Put every nonblank line of the listing below into a Markdown table with the columns "Row" and "Line". Number the rows in order and leave out blank lines.
====== The data ======
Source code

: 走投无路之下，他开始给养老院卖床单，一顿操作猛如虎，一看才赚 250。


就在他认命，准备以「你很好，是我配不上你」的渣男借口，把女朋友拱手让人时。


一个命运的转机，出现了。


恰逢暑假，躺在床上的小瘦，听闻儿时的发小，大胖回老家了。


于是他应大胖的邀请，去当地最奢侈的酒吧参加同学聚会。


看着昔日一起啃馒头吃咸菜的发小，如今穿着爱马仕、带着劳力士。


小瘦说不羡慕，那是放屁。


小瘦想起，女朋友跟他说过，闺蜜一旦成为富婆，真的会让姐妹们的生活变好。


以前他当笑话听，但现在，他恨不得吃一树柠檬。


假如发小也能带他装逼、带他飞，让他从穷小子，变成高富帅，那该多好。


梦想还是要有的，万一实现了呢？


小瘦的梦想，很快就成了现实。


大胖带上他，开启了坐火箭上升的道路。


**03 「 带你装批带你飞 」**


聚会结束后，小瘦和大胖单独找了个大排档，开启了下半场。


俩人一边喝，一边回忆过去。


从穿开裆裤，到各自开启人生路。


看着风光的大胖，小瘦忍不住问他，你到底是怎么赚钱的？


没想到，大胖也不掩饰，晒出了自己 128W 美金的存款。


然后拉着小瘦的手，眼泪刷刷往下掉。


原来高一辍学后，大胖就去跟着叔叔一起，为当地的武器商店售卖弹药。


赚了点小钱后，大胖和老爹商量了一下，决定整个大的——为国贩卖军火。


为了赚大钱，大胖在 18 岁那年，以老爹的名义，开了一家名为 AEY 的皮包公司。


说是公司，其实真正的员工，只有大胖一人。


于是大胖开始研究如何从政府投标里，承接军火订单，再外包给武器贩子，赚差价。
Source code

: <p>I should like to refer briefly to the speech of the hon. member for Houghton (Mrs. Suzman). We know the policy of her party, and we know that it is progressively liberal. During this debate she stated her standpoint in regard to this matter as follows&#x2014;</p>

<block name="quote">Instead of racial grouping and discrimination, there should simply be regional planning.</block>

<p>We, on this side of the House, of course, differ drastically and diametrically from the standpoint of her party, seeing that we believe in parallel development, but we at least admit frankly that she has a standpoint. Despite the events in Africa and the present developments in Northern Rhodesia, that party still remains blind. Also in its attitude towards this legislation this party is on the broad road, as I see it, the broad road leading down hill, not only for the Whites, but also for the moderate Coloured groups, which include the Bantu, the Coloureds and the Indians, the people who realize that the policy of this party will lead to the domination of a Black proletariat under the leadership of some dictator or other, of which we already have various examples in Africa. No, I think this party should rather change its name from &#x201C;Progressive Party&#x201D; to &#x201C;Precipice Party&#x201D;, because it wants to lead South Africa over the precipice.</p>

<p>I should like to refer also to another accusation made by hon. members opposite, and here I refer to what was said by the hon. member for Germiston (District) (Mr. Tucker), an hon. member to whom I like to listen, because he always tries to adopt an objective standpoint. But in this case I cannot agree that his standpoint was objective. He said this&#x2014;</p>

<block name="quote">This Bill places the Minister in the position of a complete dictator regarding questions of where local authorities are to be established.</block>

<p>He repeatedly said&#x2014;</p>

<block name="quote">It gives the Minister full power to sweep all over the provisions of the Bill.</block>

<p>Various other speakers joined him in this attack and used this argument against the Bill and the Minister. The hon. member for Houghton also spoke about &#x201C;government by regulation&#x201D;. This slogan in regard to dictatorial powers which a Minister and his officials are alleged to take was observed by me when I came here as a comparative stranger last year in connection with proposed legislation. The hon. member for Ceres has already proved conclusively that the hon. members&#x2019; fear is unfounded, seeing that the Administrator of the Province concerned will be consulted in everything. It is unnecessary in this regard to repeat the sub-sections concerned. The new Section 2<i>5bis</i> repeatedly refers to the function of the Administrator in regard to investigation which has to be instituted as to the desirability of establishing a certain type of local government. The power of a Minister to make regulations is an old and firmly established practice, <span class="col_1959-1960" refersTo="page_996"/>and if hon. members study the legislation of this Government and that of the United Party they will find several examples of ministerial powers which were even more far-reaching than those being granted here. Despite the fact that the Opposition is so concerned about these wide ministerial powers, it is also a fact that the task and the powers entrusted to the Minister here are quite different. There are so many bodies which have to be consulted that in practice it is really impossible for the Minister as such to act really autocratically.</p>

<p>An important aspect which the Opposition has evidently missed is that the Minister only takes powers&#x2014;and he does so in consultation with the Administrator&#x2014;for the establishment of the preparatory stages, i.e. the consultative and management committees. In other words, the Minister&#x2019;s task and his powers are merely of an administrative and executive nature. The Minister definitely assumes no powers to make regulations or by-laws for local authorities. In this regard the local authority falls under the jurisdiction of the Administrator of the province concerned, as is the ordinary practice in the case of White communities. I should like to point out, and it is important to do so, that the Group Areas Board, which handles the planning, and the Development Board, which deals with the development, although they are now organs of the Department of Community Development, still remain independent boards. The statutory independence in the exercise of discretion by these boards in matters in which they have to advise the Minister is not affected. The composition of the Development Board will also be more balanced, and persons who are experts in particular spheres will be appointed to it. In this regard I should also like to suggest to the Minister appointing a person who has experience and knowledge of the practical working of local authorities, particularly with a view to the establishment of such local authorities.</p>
======
◆ Response box ◆
| Row | Line |
|---|---|
| 1 | Source code |
| 2 | : 走投无路之下，他开始给养老院卖床单，一顿操作猛如虎，一看才赚 250。 |
| 3 | 就在他认命，准备以「你很好，是我配不上你」的渣男借口，把女朋友拱手让人时。 |
| 4 | 一个命运的转机，出现了。 |
| 5 | 恰逢暑假，躺在床上的小瘦，听闻儿时的发小，大胖回老家了。 |
| 6 | 于是他应大胖的邀请，去当地最奢侈的酒吧参加同学聚会。 |
| 7 | 看着昔日一起啃馒头吃咸菜的发小，如今穿着爱马仕、带着劳力士。 |
| 8 | 小瘦说不羡慕，那是放屁。 |
| 9 | 小瘦想起，女朋友跟他说过，闺蜜一旦成为富婆，真的会让姐妹们的生活变好。 |
| 10 | 以前他当笑话听，但现在，他恨不得吃一树柠檬。 |
| 11 | 假如发小也能带他装逼、带他飞，让他从穷小子，变成高富帅，那该多好。 |
| 12 | 梦想还是要有的，万一实现了呢？ |
| 13 | 小瘦的梦想，很快就成了现实。 |
| 14 | 大胖带上他，开启了坐火箭上升的道路。 |
| 15 | **03 「 带你装批带你飞 」** |
| 16 | 聚会结束后，小瘦和大胖单独找了个大排档，开启了下半场。 |
| 17 | 俩人一边喝，一边回忆过去。 |
| 18 | 从穿开裆裤，到各自开启人生路。 |
| 19 | 看着风光的大胖，小瘦忍不住问他，你到底是怎么赚钱的？ |
| 20 | 没想到，大胖也不掩饰，晒出了自己 128W 美金的存款。 |
| 21 | 然后拉着小瘦的手，眼泪刷刷往下掉。 |
| 22 | 原来高一辍学后，大胖就去跟着叔叔一起，为当地的武器商店售卖弹药。 |
| 23 | 赚了点小钱后，大胖和老爹商量了一下，决定整个大的——为国贩卖军火。 |
| 24 | 为了赚大钱，大胖在 18 岁那年，以老爹的名义，开了一家名为 AEY 的皮包公司。 |
| 25 | 说是公司，其实真正的员工，只有大胖一人。 |
| 26 | 于是大胖开始研究如何从政府投标里，承接军火订单，再外包给武器贩子，赚差价。 |
| 27 | Source code |
| 28 | : <p>I should like to refer briefly to the speech of the hon. member for Houghton (Mrs. Suzman). We know the policy of her party, and we know that it is progressively liberal. During this debate she stated her standpoint in regard to this matter as follows&#x2014;</p> |
| 29 | <block name="quote">Instead of racial grouping and discrimination, there should simply be regional planning.</block> |
| 30 | <p>We, on this side of the House, of course, differ drastically and diametrically from the standpoint of her party, seeing that we believe in parallel development, but we at least admit frankly that she has a standpoint. Despite the events in Africa and the present developments in Northern Rhodesia, that party still remains blind. Also in its attitude towards this legislation this party is on the broad road, as I see it, the broad road leading down hill, not only for the Whites, but also for the moderate Coloured groups, which include the Bantu, the Coloureds and the Indians, the people who realize that the policy of this party will lead to the domination of a Black proletariat under the leadership of some dictator or other, of which we already have various examples in Africa. No, I think this party should rather change its name from &#x201C;Progressive Party&#x201D; to &#x201C;Precipice Party&#x201D;, because it wants to lead South Africa over the precipice.</p> |
| 31 | <p>I should like to refer also to another accusation made by hon. members opposite, and here I refer to what was said by the hon. member for Germiston (District) (Mr. Tucker), an hon. member to whom I like to listen, because he always tries to adopt an objective standpoint. But in this case I cannot agree that his standpoint was objective. He said this&#x2014;</p> |
| 32 | <block name="quote">This Bill places the Minister in the position of a complete dictator regarding questions of where local authorities are to be established.</block> |
| 33 | <p>He repeatedly said&#x2014;</p> |
| 34 | <block name="quote">It gives the Minister full power to sweep all over the provisions of the Bill.</block> |
| 35 | <p>Various other speakers joined him in this attack and used this argument against the Bill and the Minister. The hon. member for Houghton also spoke about &#x201C;government by regulation&#x201D;. This slogan in regard to dictatorial powers which a Minister and his officials are alleged to take was observed by me when I came here as a comparative stranger last year in connection with proposed legislation. The hon. member for Ceres has already proved conclusively that the hon. members&#x2019; fear is unfounded, seeing that the Administrator of the Province concerned will be consulted in everything. It is unnecessary in this regard to repeat the sub-sections concerned. The new Section 2<i>5bis</i> repeatedly refers to the function of the Administrator in regard to investigation which has to be instituted as to the desirability of establishing a certain type of local government. The power of a Minister to make regulations is an old and firmly established practice, <span class="col_1959-1960" refersTo="page_996"/>and if hon. members study the legislation of this Government and that of the United Party they will find several examples of ministerial powers which were even more far-reaching than those being granted here. Despite the fact that the Opposition is so concerned about these wide ministerial powers, it is also a fact that the task and the powers entrusted to the Minister here are quite different. There are so many bodies which have to be consulted that in practice it is really impossible for the Minister as such to act really autocratically.</p> |
| 36 | <p>An important aspect which the Opposition has evidently missed is that the Minister only takes powers&#x2014;and he does so in consultation with the Administrator&#x2014;for the establishment of the preparatory stages, i.e. the consultative and management committees. In other words, the Minister&#x2019;s task and his powers are merely of an administrative and executive nature. The Minister definitely assumes no powers to make regulations or by-laws for local authorities. In this regard the local authority falls under the jurisdiction of the Administrator of the province concerned, as is the ordinary practice in the case of White communities. I should like to point out, and it is important to do so, that the Group Areas Board, which handles the planning, and the Development Board, which deals with the development, although they are now organs of the Department of Community Development, still remain independent boards. The statutory independence in the exercise of discretion by these boards in matters in which they have to advise the Minister is not affected. The composition of the Development Board will also be more balanced, and persons who are experts in particular spheres will be appointed to it. In this regard I should also like to suggest to the Minister appointing a person who has experience and knowledge of the practical working of local authorities, particularly with a view to the establishment of such local authorities.</p> |